Yes, say Paul Collier and Bjorn Lomborg:
A new study for the Copenhagen Consensus project that includes the first ever cost-benefit analysis of United Nations peacekeeping initiatives concludes that military might is an important tool for reducing bloodshed around the world.
Iraq is a misleading guide to the effectiveness of such initiatives. Unlike the vast majority of conflicts, its civil war was sparked by an international war. The far more typical scenario is political violence within a small, low-income, low-growth nation burdened with strong ethnic divisions.
Military intervention wont be the answer in every hot spot; nor should it be the developed world's only response. Post-conflict aid designed to prevent violence from recurring is much more politically acceptable than the use of force, although it is very expensive.

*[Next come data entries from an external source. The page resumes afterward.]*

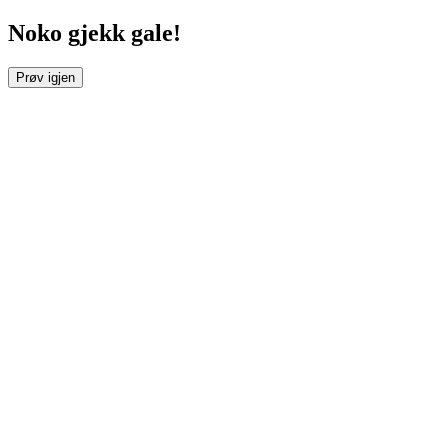
Noko gjekk gale!
Prøv igjen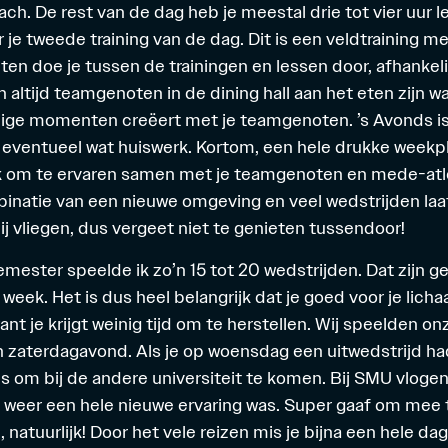
ch. De rest van de dag heb je meestal drie tot vier uur le
r je tweede training van de dag. Dit is een veldtraining m
ten doe je tussen de trainingen en lessen door, afhankeli
en altijd teamgenoten in de dining hall aan het eten zijn w
lige momenten creëert met je teamgenoten. ’s Avonds is 
eventueel wat huiswerk. Kortom, een hele drukke weekp
k om te ervaren samen met je teamgenoten en mede-atl
inatie van een nieuwe omgeving en veel wedstrijden laa
j vliegen, dus vergeet niet te genieten tussendoor!
semester speelde ik zo’n 15 tot 20 wedstrijden. Dat zijn 
week. Het is dus heel belangrijk dat je goed voor je licha
nt je krijgt weinig tijd om te herstellen. Wij speelden o
zaterdagavond. Als je op woensdag een uitwedstrijd ha
s om bij de andere universiteit te komen. Bij SMU vlogen 
t weer een hele nieuwe ervaring was. Super gaaf om mee
natuurlijk! Door het vele reizen mis je bijna een hele da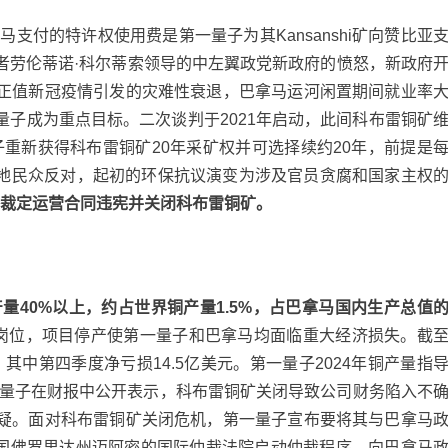
马支付的特许权使用费是第一量子为其Kansanshi矿向赞比亚
者劳伦蒂诺·科尔蒂索领导的中左翼政党新政府的愤怒，新政府
正值新冠疫情引发的灾难性衰退，巴拿马运河闲置期间就业率
子成为重点目标。二次谈判于2021年启动，此间科布雷铜矿
子重新获得科布雷铜矿20年采矿权并可选择续约20年，前提是
当地民众反对，起初的环保抗议演变为涉及官员贪腐和国家主权
最终裁定运营合同违宪并关闭科布雷铜矿。
量40%以上，约占世界铜产量1.5%，占巴拿马国内生产总值
业岗位，项目停产使第一量子和巴拿马均面临重大经济损失。截
元，其中第四季度净亏损14.5亿美元。第一量子2024年铜产量指
斩。第一量子在财报中公开表示，科布雷铜矿关闭导致公司财务陷入不
疑。面对科布雷铜矿关闭危机，第一量子宣布要将其与巴拿马
美国佛罗里达州迈阿密的国际仲裁法院启动仲裁程序，向巴拿马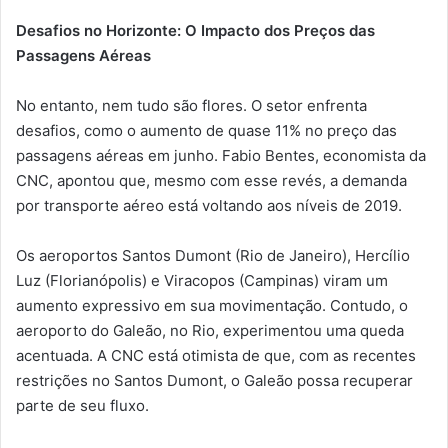
Desafios no Horizonte: O Impacto dos Preços das
Passagens Aéreas
No entanto, nem tudo são flores. O setor enfrenta
desafios, como o aumento de quase 11% no preço das
passagens aéreas em junho. Fabio Bentes, economista da
CNC, apontou que, mesmo com esse revés, a demanda
por transporte aéreo está voltando aos níveis de 2019.
Os aeroportos Santos Dumont (Rio de Janeiro), Hercílio
Luz (Florianópolis) e Viracopos (Campinas) viram um
aumento expressivo em sua movimentação. Contudo, o
aeroporto do Galeão, no Rio, experimentou uma queda
acentuada. A CNC está otimista de que, com as recentes
restrições no Santos Dumont, o Galeão possa recuperar
parte de seu fluxo.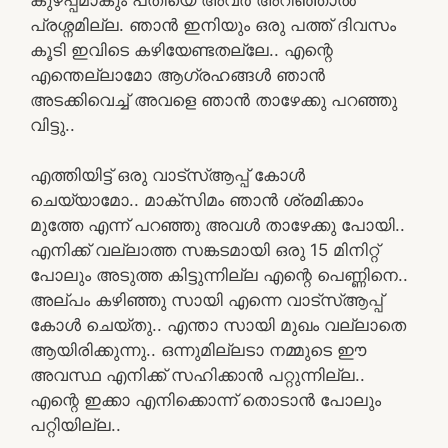
പ്രശ്നമില്ല. ഞാൻ ഇനിയും ഒരു പത്ത് ദിവസം
കൂടി ഇവിടെ കഴിയേണ്ടതല്ലേ.. എന്റെ
എന്തെല്ലാമോ ആഗ്രഹങ്ങൾ ഞാൻ
അടക്കിവെച്ച് അവളെ ഞാൻ താഴേക്കു പറഞ്ഞു
വിട്ടു..
എത്തിയിട്ട് ഒരു വാട്സ്ആപ്പ് കോൾ
ചെയ്യാമോ.. മാക്സിമം ഞാൻ ശ്രമിക്കാം
മുത്തേ എന്ന് പറഞ്ഞു അവൾ താഴേക്കു പോയി..
എനിക്ക് വല്ലാത്ത സങ്കടമായി ഒരു 15 മിനിറ്റ്
പോലും അടുത്ത കിട്ടുന്നില്ല എന്റെ പെണ്ണിനെ..
അല്പം കഴിഞ്ഞു സായി എന്നെ വാട്സ്ആപ്പ്
കോൾ ചെയ്തു.. എന്താ സായി മുഖം വല്ലാതെ
ആയിരിക്കുന്നു.. ഒന്നുമില്ലടാ നമ്മുടെ ഈ
അവസ്ഥ എനിക്ക് സഹിക്കാൻ പറ്റുന്നില്ല..
എന്റെ ഇക്കാ എനിക്കൊന്ന് തൊടാൻ പോലും
പറ്റിയില്ല..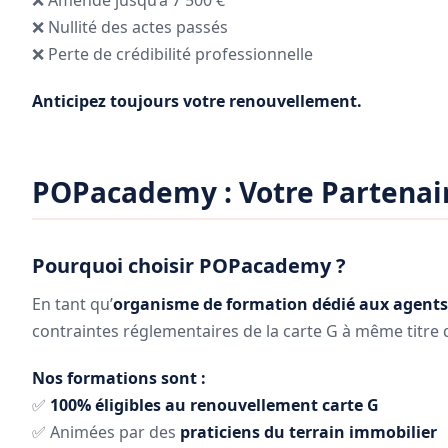
❌ Amende jusqu’à 7 500 €
❌ Nullité des actes passés
❌ Perte de crédibilité professionnelle
Anticipez toujours votre renouvellement.
POPacademy : Votre Partenair
Pourquoi choisir POPacademy ?
En tant qu’
organisme de formation dédié aux agents
contraintes réglementaires de la carte G à même titre q
Nos formations sont :
✅
100% éligibles au renouvellement carte G
✅ Animées par des
praticiens du terrain immobilier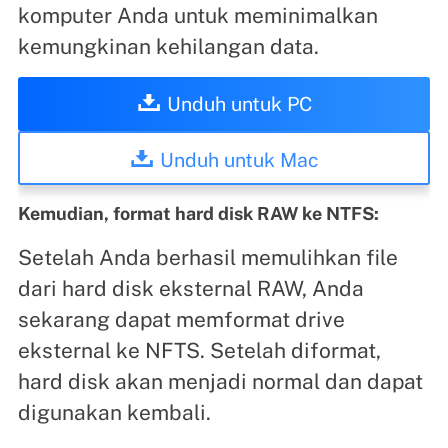
komputer Anda untuk meminimalkan
kemungkinan kehilangan data.
Unduh untuk PC
Unduh untuk Mac
Kemudian, format hard disk RAW ke NTFS:
Setelah Anda berhasil memulihkan file
dari hard disk eksternal RAW, Anda
sekarang dapat memformat drive
eksternal ke NFTS. Setelah diformat,
hard disk akan menjadi normal dan dapat
digunakan kembali.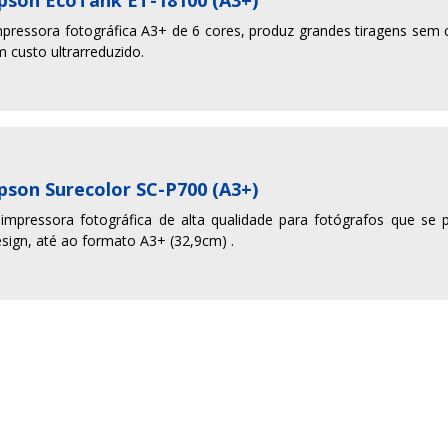
pressora fotográfica A3+ de 6 cores, produz grandes tiragens sem
 custo ultrarreduzido.
pson Surecolor SC-P700 (A3+)
 impressora fotográfica de alta qualidade para fotógrafos que s
sign, até ao formato A3+ (32,9cm) .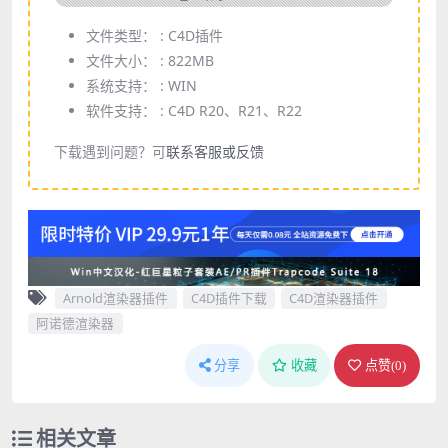
文件类型： :
C4D插件
文件大小： :
822MB
系统支持： :
WIN
软件支持： :
C4D R20、R21、R22
下载遇到问题？可
联系客服或反馈
Arnold渲染器插件
C4D插件下载
C4D渲染器插件
阿诺德渲染器
分享
收藏
点赞(
0
)
相关文章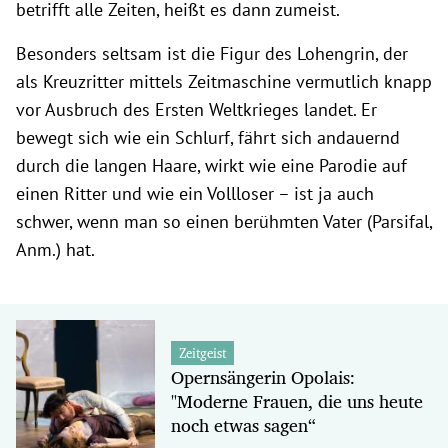
betrifft alle Zeiten, heißt es dann zumeist.
Besonders seltsam ist die Figur des Lohengrin, der
als Kreuzritter mittels Zeitmaschine vermutlich knapp
vor Ausbruch des Ersten Weltkrieges landet. Er
bewegt sich wie ein Schlurf, fährt sich andauernd
durch die langen Haare, wirkt wie eine Parodie auf
einen Ritter und wie ein Vollloser – ist ja auch
schwer, wenn man so einen berühmten Vater (Parsifal,
Anm.) hat.
Zeitgeist
Opernsängerin Opolais:
"Moderne Frauen, die uns heute
noch etwas sagen“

The Copenhagen Consensus study recommends that aid to post-conflict countries be tied to limits on military spending. Placing conditions on aid packages is controversial, but about 11 percent of all aid is currently diverted into military spending, which significantly increases the likelihood of violence. The lower risk of conflict and better use of that money would mean the benefits from aid climb to 4.5 times higher than the costs.
The first cost-benefit analysis of peacekeeping initiatives reveals that the risk of future conflict depends upon the scale of military deployment. Compared with no deployment, spending $100 million on a peacekeeping initiative reduces the 10-year risk of conflict from around 38 percent to 16.5 percent. At $200 million per year, the risk falls further, to around 12.8 percent. At $500 million, it goes down to 9 percent, and at $850 million drops to 7.3 percent.
Because of war's massive costs, each percentage point of risk reduction is worth around $2.5 billion to the world. The most expensive deployment reduces the risk of conflict by a massive 30 percentage points, with 10-year gains of $75 billion, compared to the overall cost of $8.5 billion. This is a very promising investment.